How to minimize the costs on your HELOC

Posted on: 19th Jul, 2006 01:31 am
Interest rates on home equity lines of credit (HELOC) have become twice as much higher in the past 2 years. Say for example, if you have borrowed $30,000 as credit line at the Prime Rate 2 years ago, you had to pay $100 monthly. Now that payment goes up to $206 per month on the same loan amount. So, either you lower the costs or get rid of the loan as quickly as possible.

If you already have or wish to take HELOC, there are some options to protect you from rising rates.

  • Pay off with a fixed rate loan :
    You can pay off the line of credit using a fixed rate home equity loan. But opt for this, if you are willing to pay a part of the principal monthly. This is a popular choice; about 7 in 10 second mortgages are home equity loans whereas the number was 1 in 10 a year ago.

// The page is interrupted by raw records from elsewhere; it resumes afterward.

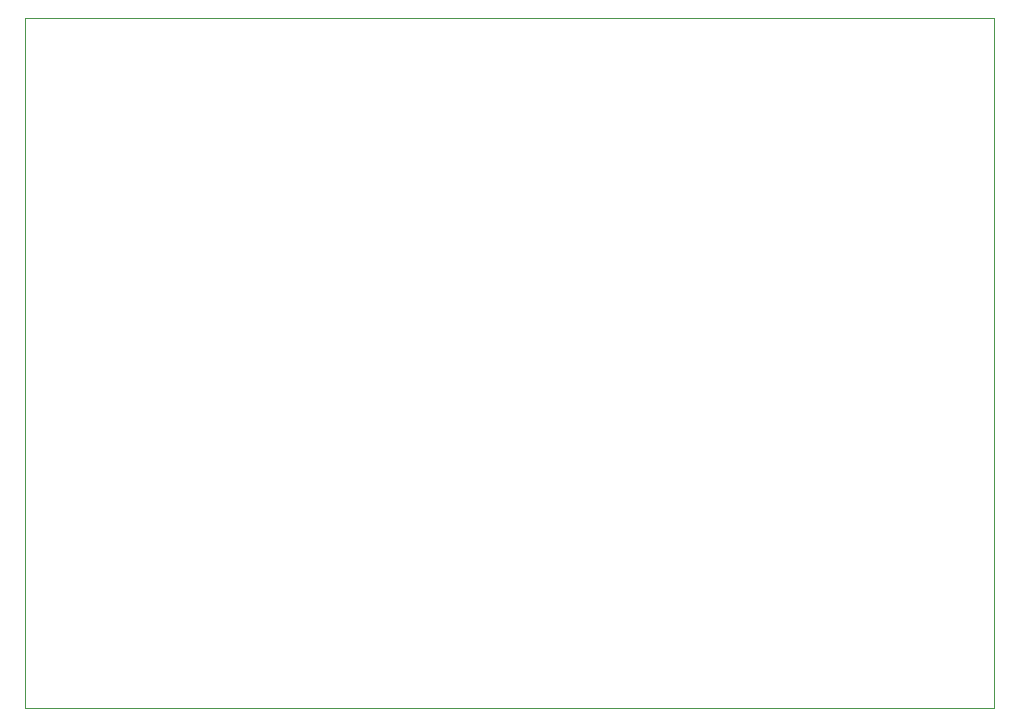
<source format=gbr>
%TF.GenerationSoftware,KiCad,Pcbnew,(5.1.9)-1*%
%TF.CreationDate,2022-09-08T11:50:57+02:00*%
%TF.ProjectId,gonogo-upduino,676f6e6f-676f-42d7-9570-6475696e6f2e,rev?*%
%TF.SameCoordinates,Original*%
%TF.FileFunction,Profile,NP*%
%FSLAX46Y46*%
G04 Gerber Fmt 4.6, Leading zero omitted, Abs format (unit mm)*
G04 Created by KiCad (PCBNEW (5.1.9)-1) date 2022-09-08 11:50:57*
%MOMM*%
%LPD*%
G01*
G04 APERTURE LIST*
%TA.AperFunction,Profile*%
%ADD10C,0.100000*%
%TD*%
G04 APERTURE END LIST*
D10*
X201930000Y-54102000D02*
X201930000Y-112522000D01*
X119888000Y-54102000D02*
X201930000Y-54102000D01*
X119888000Y-112522000D02*
X119888000Y-54102000D01*
X201930000Y-112522000D02*
X119888000Y-112522000D01*
M02*

</source>
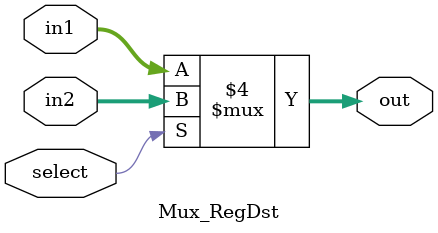
<source format=v>
module Mux_RegDst
(
	output reg [4:0] out,
	input select,
	input [4:0] in1, 
	input [4:0] in2
);

always @ (in1 or in2 or select) begin
	if (select == 1'b0)
		out = in1;
	else	
		out = in2;

	$display("MUX RegDst");
end


endmodule
</source>
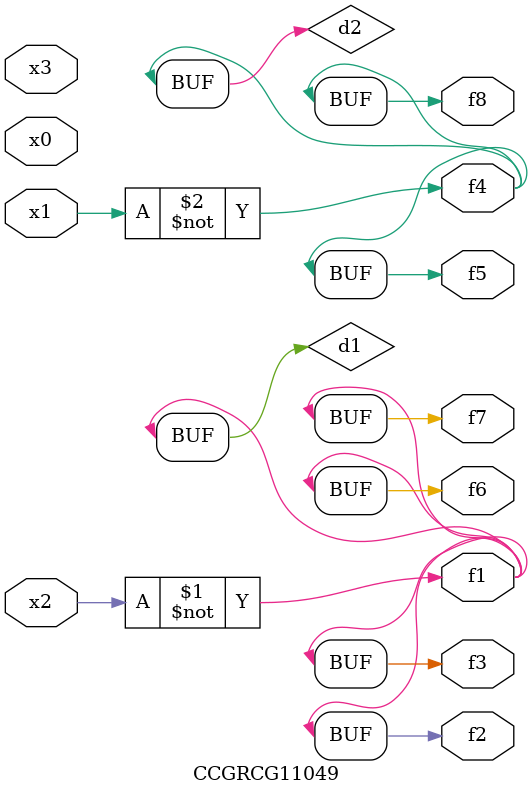
<source format=v>
module CCGRCG11049(
	input x0, x1, x2, x3,
	output f1, f2, f3, f4, f5, f6, f7, f8
);

	wire d1, d2;

	xnor (d1, x2);
	not (d2, x1);
	assign f1 = d1;
	assign f2 = d1;
	assign f3 = d1;
	assign f4 = d2;
	assign f5 = d2;
	assign f6 = d1;
	assign f7 = d1;
	assign f8 = d2;
endmodule

</source>
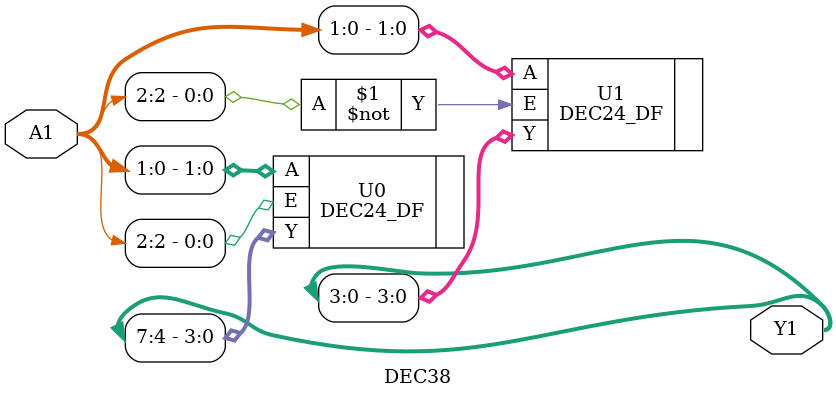
<source format=v>
module DEC38 (input [2:0]A1, output [7:0]Y1);
  DEC24_DF U0 (.E(A1[2]), .A(A1[1:0]), .Y(Y1[7:4]));
  DEC24_DF U1 (.E(~A1[2]), .A(A1[1:0]), .Y(Y1[3:0]));
endmodule

</source>
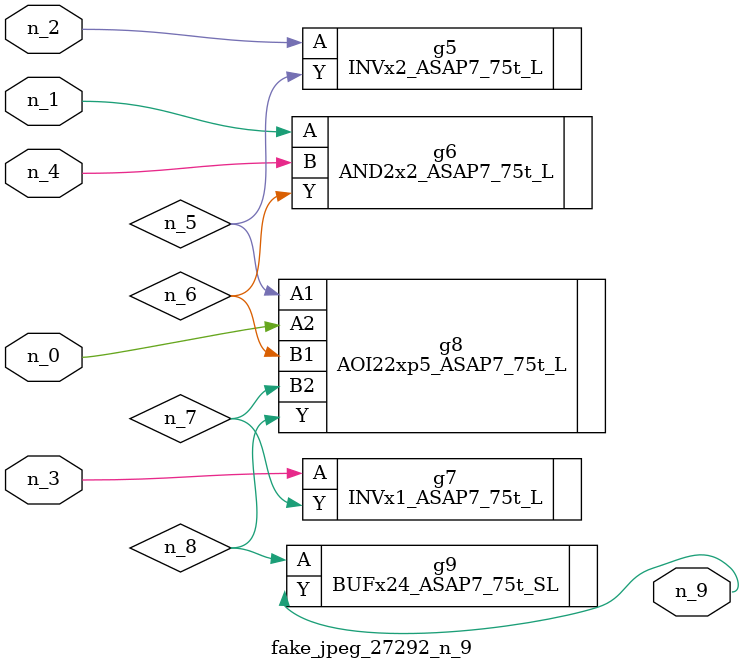
<source format=v>
module fake_jpeg_27292_n_9 (n_3, n_2, n_1, n_0, n_4, n_9);

input n_3;
input n_2;
input n_1;
input n_0;
input n_4;

output n_9;

wire n_8;
wire n_6;
wire n_5;
wire n_7;

INVx2_ASAP7_75t_L g5 ( 
.A(n_2),
.Y(n_5)
);

AND2x2_ASAP7_75t_L g6 ( 
.A(n_1),
.B(n_4),
.Y(n_6)
);

INVx1_ASAP7_75t_L g7 ( 
.A(n_3),
.Y(n_7)
);

AOI22xp5_ASAP7_75t_L g8 ( 
.A1(n_5),
.A2(n_0),
.B1(n_6),
.B2(n_7),
.Y(n_8)
);

BUFx24_ASAP7_75t_SL g9 ( 
.A(n_8),
.Y(n_9)
);


endmodule
</source>
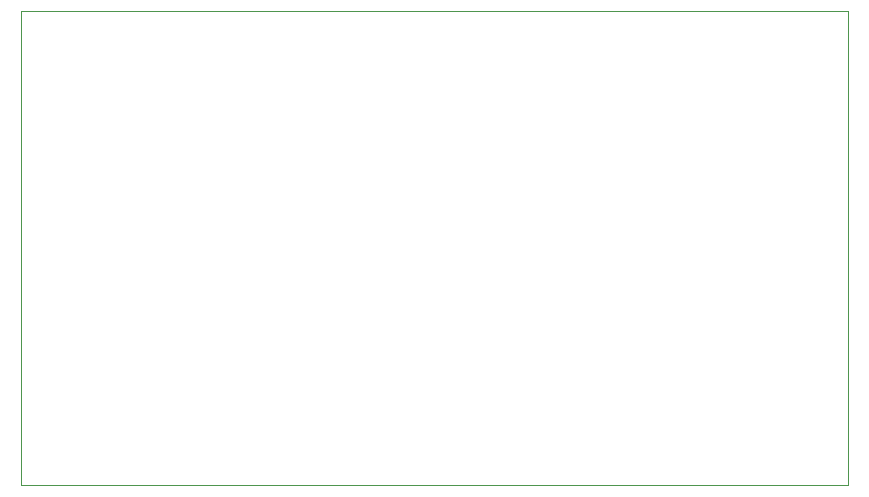
<source format=gbr>
%TF.GenerationSoftware,KiCad,Pcbnew,8.0.4*%
%TF.CreationDate,2025-06-13T09:49:43+02:00*%
%TF.ProjectId,LeoIoT_Goalfinder,4c656f49-6f54-45f4-976f-616c66696e64,01.04 SMD*%
%TF.SameCoordinates,Original*%
%TF.FileFunction,Profile,NP*%
%FSLAX46Y46*%
G04 Gerber Fmt 4.6, Leading zero omitted, Abs format (unit mm)*
G04 Created by KiCad (PCBNEW 8.0.4) date 2025-06-13 09:49:43*
%MOMM*%
%LPD*%
G01*
G04 APERTURE LIST*
%TA.AperFunction,Profile*%
%ADD10C,0.050000*%
%TD*%
G04 APERTURE END LIST*
D10*
X114937500Y-65435000D02*
X184937500Y-65435000D01*
X184937500Y-105515000D01*
X114937500Y-105515000D01*
X114937500Y-65435000D01*
M02*

</source>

  • Take hybrid credit line with fixed-rate option :
    Apply for a hybrid credit line, which will allow you to avail fixed rates on a part or whole balance of the credit line. So, you get a combination of fixed and variable rates. This gives you the chance to make stable payments for at least a part of the loan and offers some relief from rising rates.
Hi,

There is another option by which one can avoid the influence of high rates on his home equity line of credit .

Borrowers can apply for cash-out refinance

If a borrower has a primary mortgage, he can replace it with a cash-out refinance loan and then pay off the credit line with the extra cash.

Example: A borrower's primary mortgage is worth $300,000 and the credit line is worth $40,000. So, he refinances the primary loan for $340,000. Thus, he gets excess cash of $40,000 with which he can pay off the line of credit.

At present the average rate on 30 year fixed mortgage is around 6.75%. So, if the primary mortgage rate is lower than it, one should think twice before he chooses to refinance. He can then choose any of the other options mentioned in the above post.

Thanks,

Caron.
Posted on: 19th Jul, 2006 03:12 am
It is always better if you can pay off your credit line as rates are going higher. But if you require flexible cash flow, you may keep it and instead pay down other debts so that your debt obligations are minimized to some extent.